Friday, January 25, 2013

The Curious Case of No Fraud Indictments

The Curious Case of No Fraud Indictments

I wonder if Bernard Ebbers, former Chairman of WorldCom, watches public television.  Does Jeff Skilling, former President of Enron, read The New York Times?  What about Dennis Kozlowski, ex-chairman of Tyco International, or John Rigas, founder of Adelphia Communications?  Are they following the aftermath of the financial crisis?

Mr. Ebbers was convicted of fraud in 2005 for false financial reporting that pumped up and then destroyed WorldCom.  Mr. Skilling was convicted of fraud and conspiracy in 2006 for creating fraudulent transactions within Enron that led to its demise.  Mr. Koslowski was convicted in 2005 for unauthorized bonuses, purchases of artwork, and the payment of an investment banking commission.  In 2004, Mr. Rigas and his sons were convicted of fraud for looting Adelphia, which went bankrupt.

The Clean Up Agenda (1999)

Meanwhile, there hasn’t been an indictment, let alone a conviction, of any senior executive on Wall Street.  If Mr. Ebbers had tuned into his local PBS station on Wednesday evening, he would been able to watch Frontline’s documentary, “The Untouchables.[1]  The documentary explores the reasons why Wall Street’s leaders haven’t been indicted on fraud charges for the mortgage debacle.  And, Mr. Skilling might have read Jesse Eissinger’s story in The New York Times, entitled “Financial Crisis Suit Suggests Bad Behavior at Morgan Stanley.”[2]  Mr. Eissinger’s reporting highlights the unsavory behavior of bankers and executives at Morgan Stanley as they packaged and sold mortgage-backed securities.  The evidence is contained in a civil law suit filed by a Taiwanese bank.


Why has Wall Street escaped the clutches of the Criminal Division of the US Justice Department?  According to the Justice Department, they can’t find the requisite evidence to prove criminal intent.  Frontline’s reporting strongly suggests that there are plenty of whistleblowers and reams of documents that would suggest otherwise.


We’re presented with a very disturbing picture.  Ten years ago, the Justice Department under the Bush Administration went after a series of senior executives who committed fraud against their investors, and for the most part, won convictions.  The Justice Department under President Obama has yet to file an indictment.


Before my Republican friends start cheering the law and order credentials of the Bush Administration, we need to remember that Ebbers, Skilling, Kozlowski, and Rigas were outsiders.  They rose quickly from obscure backgrounds to build their companies.  Except for Skilling’s MBA from Harvard Business School, these men did not come from elite institutions.  Bernie Ebbers graduated from Mississippi College with a degree in physical education. Dennis Kozlowski attended Seton Hall.  And, John Rigas got his undergraduate degree from RPI.   While Wall Street willingly financed their growing empires, these guys weren’t part of the club.  And when their businesses collapsed, Wall Street scurried to distance itself from their misdeeds.  Only a few Wall Street analysts were caught in their transgressions.
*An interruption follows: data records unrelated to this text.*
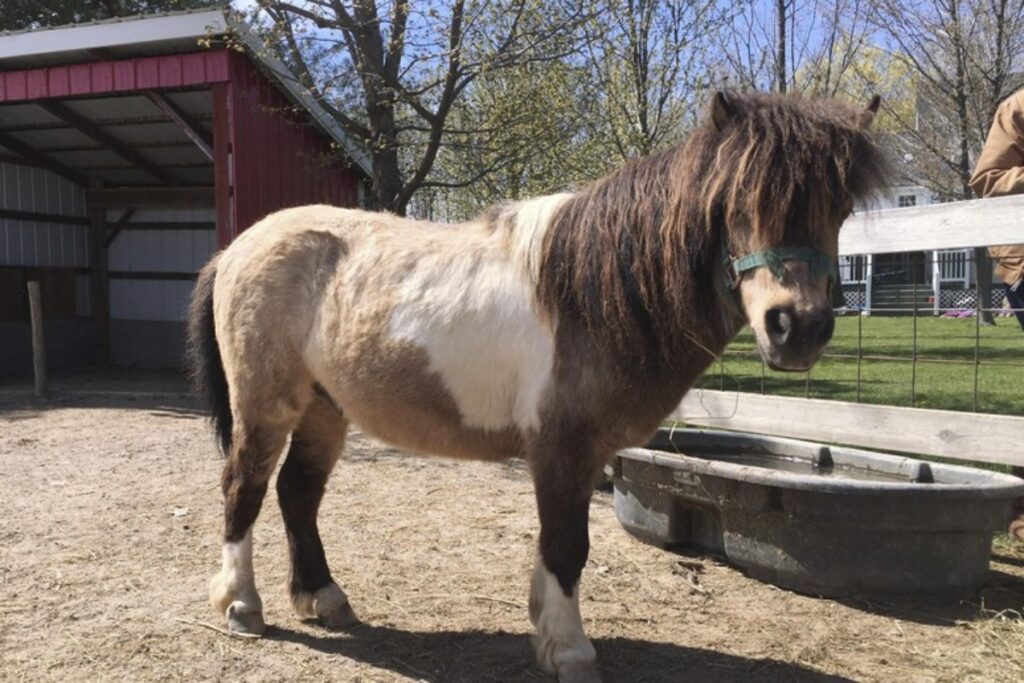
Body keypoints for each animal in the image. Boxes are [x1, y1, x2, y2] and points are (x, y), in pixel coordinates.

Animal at [186, 91, 885, 683]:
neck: (597, 292)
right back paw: (242, 606)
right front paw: (570, 651)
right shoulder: (562, 448)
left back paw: (323, 598)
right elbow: (568, 546)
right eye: (739, 203)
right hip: (266, 406)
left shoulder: (582, 454)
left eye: (841, 208)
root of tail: (240, 247)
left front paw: (545, 629)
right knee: (244, 490)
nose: (798, 327)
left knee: (297, 494)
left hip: (325, 410)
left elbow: (559, 549)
In Frontline’s documentary, Assistant Attorney General Lanny Breuer admits that has was worried about the broader damage that might be brought about by pursuing criminal cases against senior Wall Street executives.  Mr. Breuer’s concern parallels the line of argument articulated by Treasury Secretary Timothy Geithner throughout the financial crisis.  Mr. Geithner has consistently opposed policies or actions that in his view might endanger the system.  We’re left to wonder if the US Treasury directed the Justice Department.  On the other hand, Mr. Geithner’s position was so clear that he probably didn’t need to say anything for Justice to get the message.
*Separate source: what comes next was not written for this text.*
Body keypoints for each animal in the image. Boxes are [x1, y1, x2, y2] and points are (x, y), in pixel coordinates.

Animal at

Unfortunately, the system Mr. Geithner and Mr. Breuer are protecting isn’t financial.  The World Economic Forum in Davos symbolizes the system they are defending.  Although, the Secretary skipped this year’s event, Davos is where America’s bank regulators routinely mingle with the titans of Wall Street.  The senior executives at Morgan Stanley aren’t worrying about criminal indictments.  Instead, they’re at Davos, along with their colleagues from Goldman Sachs, JP Morgan, and Bank of America.
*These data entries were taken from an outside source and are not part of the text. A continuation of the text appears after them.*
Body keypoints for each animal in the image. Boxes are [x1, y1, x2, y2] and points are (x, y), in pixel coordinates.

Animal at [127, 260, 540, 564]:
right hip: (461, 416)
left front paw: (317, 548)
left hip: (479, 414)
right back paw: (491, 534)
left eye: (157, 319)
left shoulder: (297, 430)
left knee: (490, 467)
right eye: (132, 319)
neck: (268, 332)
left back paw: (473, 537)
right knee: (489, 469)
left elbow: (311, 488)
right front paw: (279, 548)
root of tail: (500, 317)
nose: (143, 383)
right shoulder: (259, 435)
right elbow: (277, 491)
The civil lawsuits filed by aggrieved clients, the Justice Department, and the SEC will cost the banks plenty.  However, those judgments and fines will hurt shareholders and not the executives who created the financial crisis.  In the end, you’ll be hurt because it’s mutual funds or pensions that hold these stocks.  We know that the Justice Department can pursue fraud charges.  Just ask Messrs. Ebbers, Shilling, Kozlowski, and Rigas.  When it comes to Wall Street, the long arm of the law is just too short.